The VM live migration can be initiated from the source machine by giving the VM name and target user&hostname as follows:
virsh migrate --live <vm_name> qemu+ssh://<user@host>/system
--verbose argument can optionally be added for extra information. If all
goes well, virsh list on the source machine should no longer show <vm_name> and
instead it should appear in the output of virsh list on the destination machine.
If anything goes wrong, the following log files often have additional details to
help troubleshoot the problem:
journalctl /var/log/syslog /var/log/libvirt/libvirt.log /var/log/libvirt/qemu/<vm_name>.log
In the simplest scenario, the source and destination machines have the same VM configuration, particularly with respect to the vhostuser socket used on virtio- forwarder. It may be handy to configure the vhostuser socket in the VM to point to a symlink file which links to one of the virtio-forwarder sockets. This is one way to allow the source and destination machines to use different vhostuser sockets if necessary. For example, on the source machine one might be using a symlink called /tmp/vm_abc.sock linking to /tmp/virtio-forwarder1.sock, while on the destination machine /tmp/vm_abc.sock might link to /tmp/virtio-forwarder13.sock.

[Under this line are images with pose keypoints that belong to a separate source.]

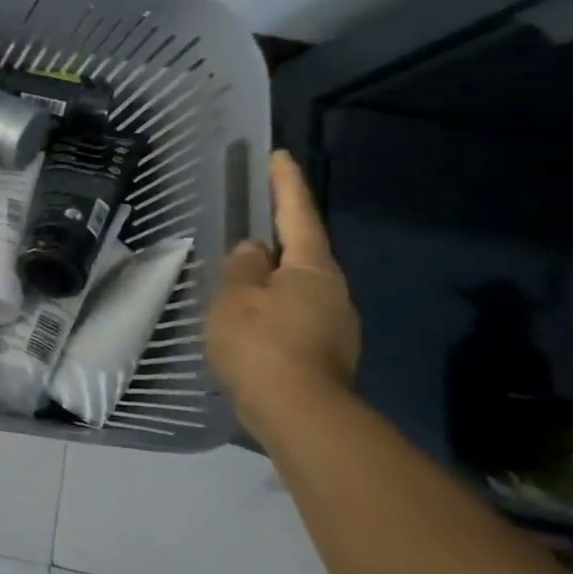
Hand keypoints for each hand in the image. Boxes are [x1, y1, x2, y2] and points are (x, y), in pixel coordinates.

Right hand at [206, 150, 360, 416]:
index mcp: (312, 269)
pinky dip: (274, 315)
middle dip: (276, 243)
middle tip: (246, 234)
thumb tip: (254, 250)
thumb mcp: (235, 296)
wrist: (300, 416)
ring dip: (272, 284)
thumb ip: (242, 267)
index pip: (297, 215)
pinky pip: (296, 321)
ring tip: (238, 289)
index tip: (280, 157)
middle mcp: (334, 292)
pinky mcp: (329, 356)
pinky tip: (250, 329)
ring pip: (298, 291)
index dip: (286, 185)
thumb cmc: (261, 343)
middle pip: (302, 255)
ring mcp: (337, 327)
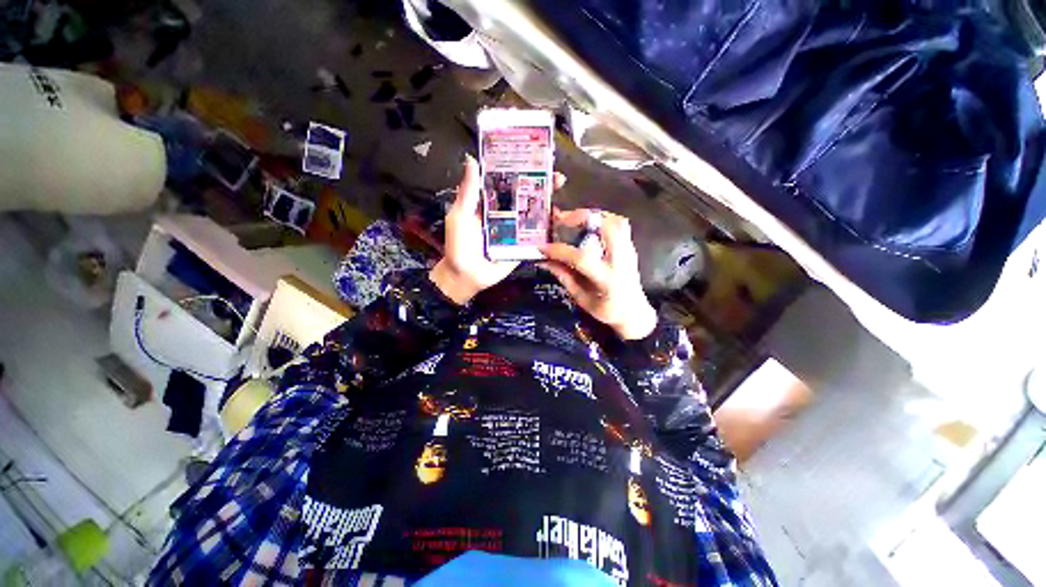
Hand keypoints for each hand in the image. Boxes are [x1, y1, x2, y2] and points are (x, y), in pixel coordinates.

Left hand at [429, 156, 564, 304]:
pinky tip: (562, 224)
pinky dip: (550, 232)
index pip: (510, 181)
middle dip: (544, 187)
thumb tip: (471, 159)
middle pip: (528, 196)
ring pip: (536, 215)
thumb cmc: (459, 245)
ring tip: (563, 202)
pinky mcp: (524, 247)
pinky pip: (538, 238)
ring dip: (551, 208)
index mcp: (492, 203)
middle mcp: (507, 214)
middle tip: (559, 179)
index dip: (524, 170)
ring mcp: (518, 231)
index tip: (540, 159)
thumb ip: (468, 192)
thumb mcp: (460, 215)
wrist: (466, 276)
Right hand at [539, 210, 657, 339]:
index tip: (542, 247)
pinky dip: (603, 219)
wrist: (634, 313)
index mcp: (607, 279)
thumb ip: (565, 277)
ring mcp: (629, 252)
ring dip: (594, 215)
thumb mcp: (582, 299)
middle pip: (607, 228)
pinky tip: (589, 224)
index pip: (581, 258)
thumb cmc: (607, 310)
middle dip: (583, 218)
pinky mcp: (630, 248)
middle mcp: (621, 261)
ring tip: (575, 218)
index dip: (559, 250)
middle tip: (562, 219)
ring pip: (616, 221)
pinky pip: (620, 225)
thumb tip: (545, 261)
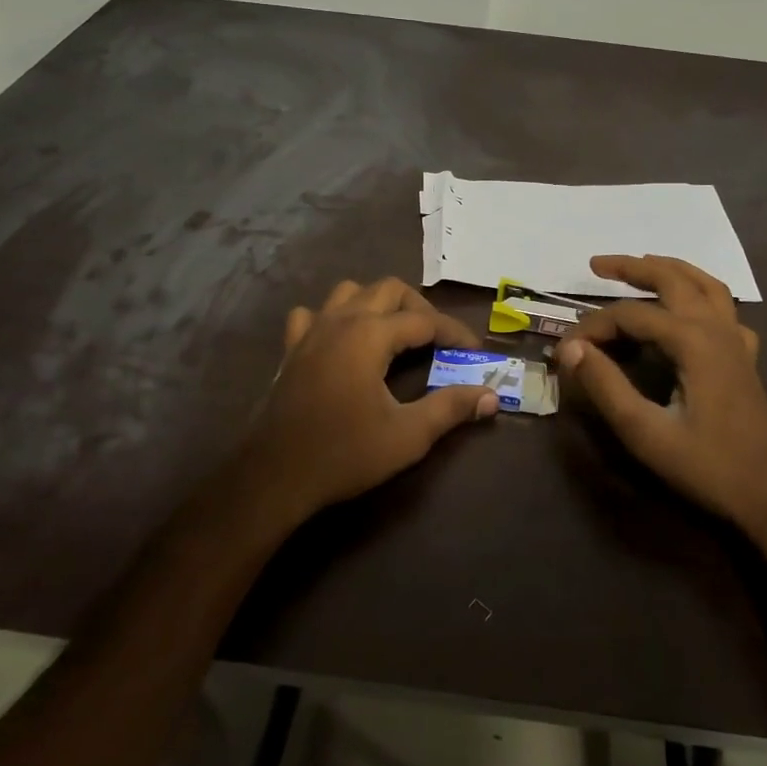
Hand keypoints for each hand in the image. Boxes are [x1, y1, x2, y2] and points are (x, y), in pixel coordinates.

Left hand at [243, 277, 499, 525]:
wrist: (275, 476)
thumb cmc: (345, 453)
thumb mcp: (408, 435)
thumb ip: (451, 408)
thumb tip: (491, 396)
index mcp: (370, 334)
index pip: (424, 320)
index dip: (454, 332)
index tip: (475, 350)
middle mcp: (340, 320)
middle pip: (388, 289)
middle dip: (419, 308)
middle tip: (438, 339)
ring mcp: (311, 331)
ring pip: (349, 292)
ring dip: (377, 303)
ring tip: (395, 332)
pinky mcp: (291, 349)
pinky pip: (313, 314)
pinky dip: (333, 318)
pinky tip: (341, 340)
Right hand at [555, 255, 766, 541]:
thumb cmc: (708, 467)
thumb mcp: (646, 433)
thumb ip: (606, 386)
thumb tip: (571, 348)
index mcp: (693, 342)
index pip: (630, 316)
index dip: (592, 327)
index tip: (565, 350)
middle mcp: (717, 329)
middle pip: (672, 279)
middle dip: (632, 267)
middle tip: (595, 265)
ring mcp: (736, 341)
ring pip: (705, 284)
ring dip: (670, 270)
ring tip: (642, 265)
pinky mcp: (745, 358)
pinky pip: (725, 310)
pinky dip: (703, 296)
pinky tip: (690, 310)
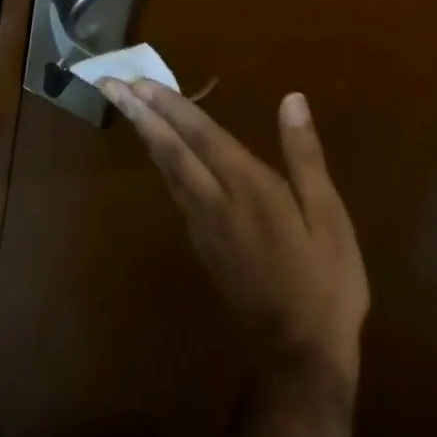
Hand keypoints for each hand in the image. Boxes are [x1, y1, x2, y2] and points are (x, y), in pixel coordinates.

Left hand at [99, 81, 368, 382]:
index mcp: (248, 189)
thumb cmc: (324, 281)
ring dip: (146, 136)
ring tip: (127, 109)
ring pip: (167, 172)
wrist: (300, 356)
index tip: (139, 80)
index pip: (201, 136)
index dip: (171, 106)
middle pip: (170, 151)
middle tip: (109, 85)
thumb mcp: (328, 216)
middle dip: (140, 115)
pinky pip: (175, 193)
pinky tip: (160, 157)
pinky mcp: (203, 247)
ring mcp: (204, 228)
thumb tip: (291, 100)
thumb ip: (304, 156)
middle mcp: (216, 203)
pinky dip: (161, 164)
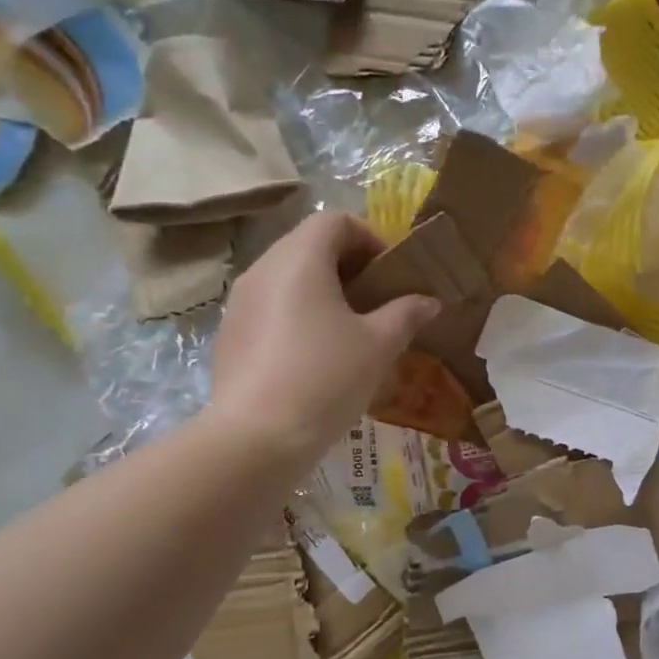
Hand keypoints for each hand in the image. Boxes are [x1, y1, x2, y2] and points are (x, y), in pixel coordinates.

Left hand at [206, 212, 438, 461]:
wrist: (258, 437)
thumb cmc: (326, 378)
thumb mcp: (379, 345)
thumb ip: (406, 314)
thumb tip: (429, 300)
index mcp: (300, 259)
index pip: (335, 220)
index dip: (370, 238)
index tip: (391, 274)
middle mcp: (263, 269)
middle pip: (309, 245)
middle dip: (348, 266)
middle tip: (377, 302)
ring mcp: (239, 303)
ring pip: (287, 278)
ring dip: (322, 291)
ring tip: (349, 330)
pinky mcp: (229, 335)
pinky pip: (270, 308)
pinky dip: (297, 315)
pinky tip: (315, 357)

It is also possible to migrate between machines where one is using virtio-forwarder,
and the other is using a different virtio backend driver (could be a different
vhostuser implementation, or could even be vhost-net or plain QEMU backend). The
key to achieving this is the –xml parameter for the virsh migrate command
(virsh help migrate reveals:
--xml <string> filename containing updated XML for
Here is an example of the procedure to migrate from a vhostuser VM (connected to virtio-forwarder) to a nonvhostuser VM:
On the destination machine, set up a libvirt network that you want to migrate the interface onto, e.g. named ‘migrate’, by passing the following XML file to virsh net-define <xml_file> and running it with virsh net-start migrate; virsh net-autostart migrate:
<network> <name>migrate</name> <bridge name='migratebr0' stp='off' delay='0'/> </network>
On the source machine (where the VM is defined to use vhostuser connected to
virtio-forwarder), dump the VM XML to a file by running
virsh dumpxml <vm_name> >domain.xml. Edit the domain.xml file to change the
vhostuser interfaces to be sourced by the migrate network, i.e. change these:
<interface type='vhostuser'> <mac address='00:0a:00:00:00:00'/> <source type='unix' path='/tmp/virtio-forwarder0.sock' mode='client'/> <model type='virtio'/> <address type='pci' domain='0x0000' bus='0x00' slot='0x05' function='0x0'/> </interface>
<interface type='network'> <mac address='00:0a:00:00:00:00'/> <source network='migrate'> <model type='virtio'/> <address type='pci' domain='0x0000' bus='0x00' slot='0x05' function='0x0'/> </interface>
Finally, once you have this modified domain.xml file, the VM can be migrated as follows:
virsh migrate --live <vm_name> qemu+ssh://<user@host>/system --xml domain.xml
Migrating from a non virtio-forwarder machine to a virtio-forwarder machine follows this same procedure in reverse; a new XML file is made where the migrate network interfaces are changed to vhostuser interfaces.